What strategies work best to convert installs into engaged app users?

Having a close relationship with your data team helps a lot. We are interested in understanding what user behavior leads to purchases, as well as drop-offs or sticking points for a user. With the data team’s help, we can build UA campaigns with more context. For example, we recently worked with data to help identify predictive signals for purchasers, giving us extra ammunition for new and existing UA campaigns. Working together on retargeting campaigns is key for bringing back engaged users. It is a must to collaborate to build good player segmentation. At Trailmix, we are only beginning our retargeting journey. Recently, we determined who should count as a lapsed player based on our unique user data set.
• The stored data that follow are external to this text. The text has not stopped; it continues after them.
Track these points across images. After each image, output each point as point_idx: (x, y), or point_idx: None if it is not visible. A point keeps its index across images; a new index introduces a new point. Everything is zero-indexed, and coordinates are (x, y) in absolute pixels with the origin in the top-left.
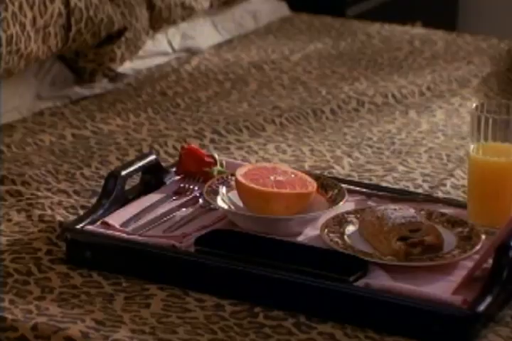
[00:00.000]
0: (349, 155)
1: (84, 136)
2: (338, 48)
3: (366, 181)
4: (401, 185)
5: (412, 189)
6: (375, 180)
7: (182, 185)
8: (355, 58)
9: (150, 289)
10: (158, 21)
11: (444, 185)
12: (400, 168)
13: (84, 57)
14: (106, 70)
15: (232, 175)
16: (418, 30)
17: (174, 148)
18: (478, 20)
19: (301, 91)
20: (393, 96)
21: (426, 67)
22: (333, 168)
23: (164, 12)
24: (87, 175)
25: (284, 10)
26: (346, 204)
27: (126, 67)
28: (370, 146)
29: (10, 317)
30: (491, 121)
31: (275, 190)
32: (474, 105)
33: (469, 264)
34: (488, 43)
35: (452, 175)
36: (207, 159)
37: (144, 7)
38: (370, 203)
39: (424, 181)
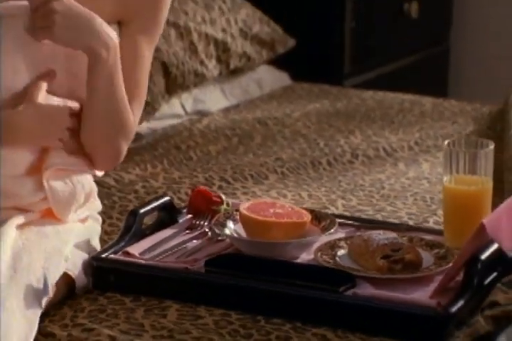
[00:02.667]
0: (343, 198)
1: (108, 184)
2: (335, 107)
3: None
4: None
5: None
6: None
7: (193, 222)
8: (351, 114)
9: (166, 303)
10: (173, 86)
11: (428, 222)
12: (388, 208)
13: None
14: None
15: (237, 210)
16: (408, 96)
17: (186, 194)
18: (466, 89)
19: (301, 143)
20: (384, 150)
21: (415, 124)
22: (328, 208)
23: (179, 79)
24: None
25: (286, 79)
26: (337, 234)
27: (143, 126)
28: (362, 190)
29: (49, 329)
30: (461, 155)
31: (275, 219)
32: (446, 142)
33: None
34: (472, 107)
35: (435, 214)
36: (214, 198)
37: (160, 74)
38: (358, 234)
39: (409, 219)
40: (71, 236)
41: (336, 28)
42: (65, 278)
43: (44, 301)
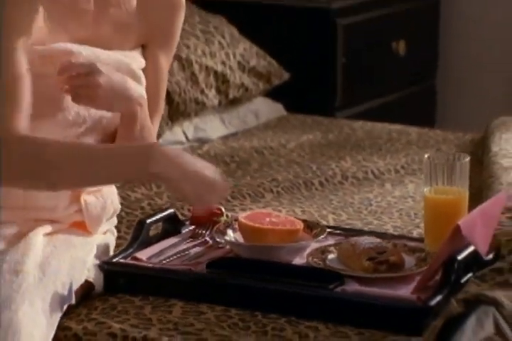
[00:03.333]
0: (333, 213)
1: None
2: (327, 138)
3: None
4: None
5: None
6: None
7: (195, 231)
8: (342, 144)
9: (171, 301)
10: (175, 113)
11: (411, 233)
12: (375, 222)
13: None
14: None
15: (236, 220)
16: (396, 126)
17: (188, 210)
18: (452, 121)
19: (296, 168)
20: (372, 172)
21: (401, 151)
22: (319, 222)
23: (181, 106)
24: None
25: (281, 110)
26: (328, 241)
27: None
28: (351, 207)
29: (66, 324)
30: (439, 167)
31: (270, 227)
32: (426, 155)
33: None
34: (455, 136)
35: (418, 227)
36: (215, 210)
37: (164, 101)
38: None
39: (394, 231)
40: (94, 248)
41: (328, 63)
42: (85, 283)
43: (65, 306)
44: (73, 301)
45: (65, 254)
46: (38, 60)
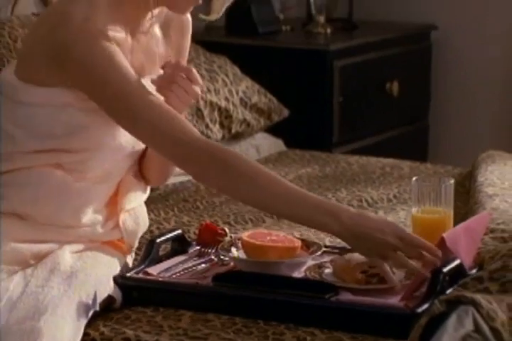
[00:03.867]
0: (330, 236)
1: None
2: (324, 171)
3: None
4: None
5: None
6: None
7: (201, 250)
8: (338, 177)
9: (181, 311)
10: None
11: None
12: None
13: None
14: None
15: (239, 239)
16: (389, 160)
17: (194, 233)
18: (443, 159)
19: None
20: (366, 201)
21: (394, 183)
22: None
23: None
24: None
25: (281, 146)
26: (324, 258)
27: None
28: None
29: (84, 330)
30: (426, 189)
31: (271, 244)
32: (414, 178)
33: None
34: (445, 169)
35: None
36: (220, 231)
37: None
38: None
39: None
40: (118, 266)
41: (326, 102)
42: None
43: (90, 313)
44: (97, 308)
45: (92, 270)
46: None
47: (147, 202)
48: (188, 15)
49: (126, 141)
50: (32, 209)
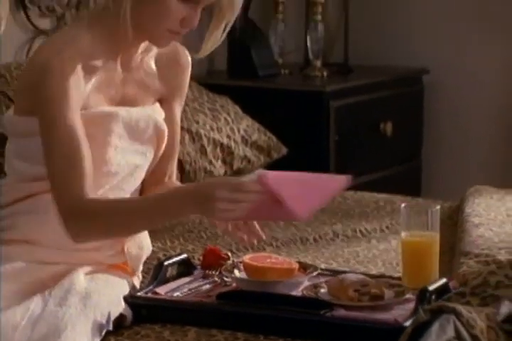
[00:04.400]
0: (325, 263)
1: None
2: None
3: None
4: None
5: None
6: None
7: (206, 272)
8: (334, 211)
9: (187, 327)
10: (186, 181)
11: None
12: (362, 269)
13: None
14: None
15: (241, 262)
16: (382, 195)
17: (199, 259)
18: (435, 192)
19: (293, 229)
20: (360, 231)
21: (387, 216)
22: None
23: (191, 174)
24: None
25: None
26: (319, 279)
27: None
28: (341, 257)
29: None
30: (413, 214)
31: (270, 265)
32: (403, 205)
33: (402, 307)
34: (436, 203)
35: (399, 273)
36: (223, 255)
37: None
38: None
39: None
40: (127, 287)
41: (323, 140)
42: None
43: (104, 332)
44: (111, 328)
45: (105, 290)
46: (84, 123)
47: (154, 233)
48: (188, 57)
49: (118, 167)
50: (40, 235)
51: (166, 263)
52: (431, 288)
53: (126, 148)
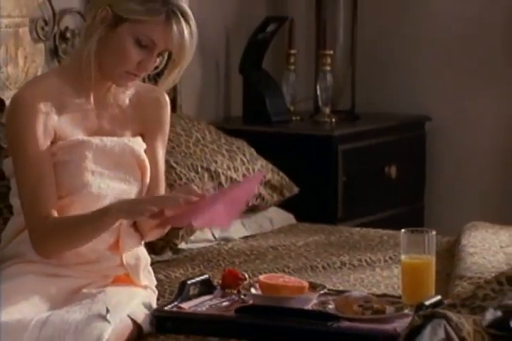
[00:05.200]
0: (333, 286)
1: (160, 279)
2: (329, 240)
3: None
4: None
5: None
6: None
7: (225, 291)
8: (341, 245)
9: (208, 338)
10: None
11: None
12: (367, 291)
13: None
14: (171, 245)
15: (257, 281)
16: (386, 231)
17: (218, 283)
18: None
19: (303, 259)
20: (365, 261)
21: (390, 249)
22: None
23: None
24: None
25: (292, 219)
26: (327, 298)
27: (184, 246)
28: (348, 282)
29: None
30: (412, 239)
31: (283, 283)
32: (403, 230)
33: (401, 321)
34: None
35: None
36: (240, 276)
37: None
38: None
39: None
40: (136, 296)
41: (331, 181)
42: (135, 325)
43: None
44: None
45: (111, 293)
46: (60, 150)
47: (177, 262)
48: (166, 96)
49: (100, 189)
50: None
51: (188, 282)
52: (427, 302)
53: (104, 174)
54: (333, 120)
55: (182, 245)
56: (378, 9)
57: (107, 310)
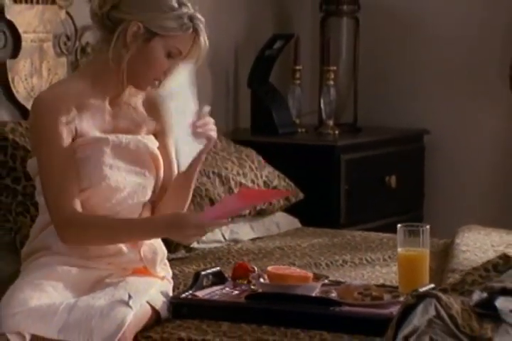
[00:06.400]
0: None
1: (175, 273)
2: (332, 241)
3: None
4: None
5: None
6: None
7: (235, 282)
8: (344, 246)
9: (220, 323)
10: None
11: None
12: None
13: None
14: (184, 244)
15: (265, 272)
16: (386, 234)
17: (228, 276)
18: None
19: (308, 258)
20: (366, 259)
21: (389, 249)
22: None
23: None
24: None
25: (297, 223)
26: (330, 288)
27: (196, 246)
28: (349, 277)
29: (148, 334)
30: (407, 232)
31: (290, 273)
32: (399, 225)
33: (397, 307)
34: (432, 240)
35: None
36: (250, 268)
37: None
38: None
39: None
40: (154, 285)
41: (334, 189)
42: (153, 311)
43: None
44: (131, 304)
45: (132, 281)
46: (80, 147)
47: (190, 259)
48: (161, 96)
49: (117, 182)
50: (67, 249)
51: (202, 273)
52: (421, 290)
53: (121, 167)
54: (336, 132)
55: (194, 245)
56: (380, 28)
57: (129, 296)
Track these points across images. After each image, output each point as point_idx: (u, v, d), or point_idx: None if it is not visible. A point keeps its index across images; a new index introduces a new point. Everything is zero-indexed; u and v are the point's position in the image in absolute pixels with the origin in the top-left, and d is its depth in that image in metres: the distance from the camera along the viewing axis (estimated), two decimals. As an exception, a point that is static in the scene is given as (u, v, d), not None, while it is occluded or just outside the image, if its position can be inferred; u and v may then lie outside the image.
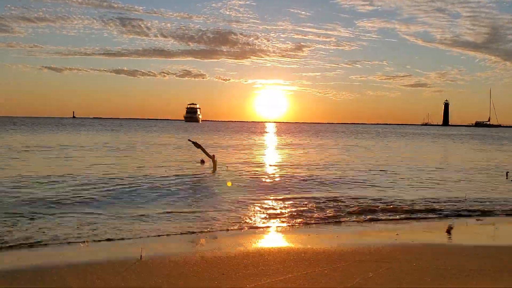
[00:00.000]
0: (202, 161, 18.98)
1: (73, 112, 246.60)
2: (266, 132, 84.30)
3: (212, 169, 17.37)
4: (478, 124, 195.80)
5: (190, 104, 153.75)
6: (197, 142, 19.39)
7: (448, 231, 8.65)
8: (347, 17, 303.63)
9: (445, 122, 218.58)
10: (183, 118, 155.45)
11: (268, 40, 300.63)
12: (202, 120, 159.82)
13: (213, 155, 18.27)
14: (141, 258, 5.96)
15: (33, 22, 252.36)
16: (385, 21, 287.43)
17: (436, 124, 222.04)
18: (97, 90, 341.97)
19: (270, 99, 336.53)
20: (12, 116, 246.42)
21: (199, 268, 5.53)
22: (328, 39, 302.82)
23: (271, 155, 27.07)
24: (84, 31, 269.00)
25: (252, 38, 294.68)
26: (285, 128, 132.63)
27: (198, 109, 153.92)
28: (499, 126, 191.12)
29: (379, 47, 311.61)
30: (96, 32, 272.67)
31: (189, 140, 19.99)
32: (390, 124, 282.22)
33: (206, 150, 18.93)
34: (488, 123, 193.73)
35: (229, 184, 13.69)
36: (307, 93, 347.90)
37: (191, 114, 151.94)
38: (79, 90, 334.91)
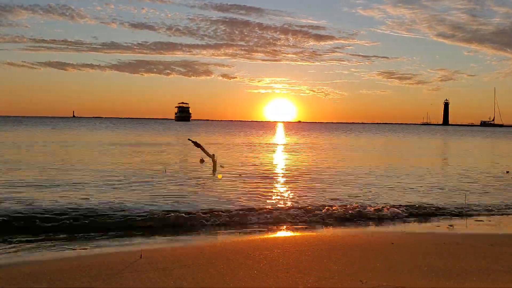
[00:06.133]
0: (202, 160, 18.97)
1: (73, 111, 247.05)
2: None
3: (212, 168, 17.36)
4: (484, 124, 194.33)
5: (180, 103, 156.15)
6: (197, 141, 19.36)
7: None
8: (370, 10, 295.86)
9: (445, 121, 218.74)
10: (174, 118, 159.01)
11: (285, 34, 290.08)
12: (192, 119, 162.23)
13: (213, 154, 18.25)
14: (141, 256, 5.94)
15: (35, 13, 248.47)
16: (409, 12, 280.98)
17: (436, 123, 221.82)
18: (97, 88, 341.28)
19: (271, 98, 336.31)
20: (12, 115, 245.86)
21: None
22: (346, 32, 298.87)
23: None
24: (89, 23, 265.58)
25: (270, 32, 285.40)
26: (292, 129, 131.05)
27: (188, 108, 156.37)
28: (502, 125, 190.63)
29: (398, 44, 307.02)
30: (101, 25, 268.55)
31: (189, 139, 19.93)
32: (396, 123, 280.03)
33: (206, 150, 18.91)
34: (492, 122, 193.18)
35: (219, 176, 14.85)
36: (313, 92, 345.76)
37: (182, 113, 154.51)
38: (80, 89, 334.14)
Lastly, another important part of acquiring engaged users is working with product. We have to be in the know about product updates and features to align our creative and messaging.

In the past year, what is one tip you can share which made the biggest performance difference for your UA strategy?

A new thing for me has been playable ads on Google UAC campaigns. There is still a lot to learn and test to determine best practices, but they can be the source of serious scale and ROAS.

What advice can you offer marketers to successfully re-engage mobile app users?

I mentioned the importance of audience segmentation in my previous answers. However, to dive even further, you can use audience insights and user data to personalize where possible. Imagine lapsing from a game because you have no gems left and being served an ad with an offer for 100 free gems. That would make you more likely to come back, right? Retargeting puts you in a more advantageous position than UA because you know more about your users. Personalizing your content is a great way to get people back into the game since it gives users a reason to return by making ads more relevant.

What’s your top tip when it comes to mobile ad creative?

Be meticulous when it comes to analyzing creatives. Of course, everyone should be testing their creatives to determine what concepts work, but that is only the start.

Having a winner is great, but you must know why it won. This is where you need to get scientific and hypothesize. We are focusing more on iterating, not only because it gives more assurance of creative success but because it is the best way to learn why something won. Was it the character you used, the art style, or the gameplay? Everything should be iterated down to the end card used because it can all have an impact. For example, we now understand the best timing for our gameplay to appear, what items work best in gameplay, and other insights that help shave down our CPIs.

We also gain insights from looking at the full spectrum of metrics. Outside of CPI, some metrics can tell you about the quality and enjoyability of your ads. CTI, loyal user rates and watch time data help us learn more about creatives that did not win.

Unless you are testing creatives on every channel, it is unlikely that your winners will win everywhere and losers will lose everywhere. I learned the importance of this idea at King and eventually built strong relationships with the creative team to develop creatives designed to run on Google UAC. I took steps to understand the nuances of advertising on YouTube and Admob to help brief our creative team on bespoke creatives. This helped when it came to scaling countries like Japan, which tend to have more YouTube inventory, or launching our RPG titles utilizing influencer-style creatives that scaled more on YouTube than Admob.

Lastly, your UA and creative teams need to keep up with UA ad trends and consume as many ads as possible. The more ads you watch, the more you can understand the tropes used for different apps/channels.

What are your top 3 go-to resources for keeping up with the mobile ad tech industry?

We are lucky at Trailmix to have engaged colleagues and an amazing investor company—with many investee companies and a wide range of expertise, learnings and industry knowledge. I turn to my colleagues at Trailmix, the wider Supercell circle, and of course, there are plenty of great websites out there.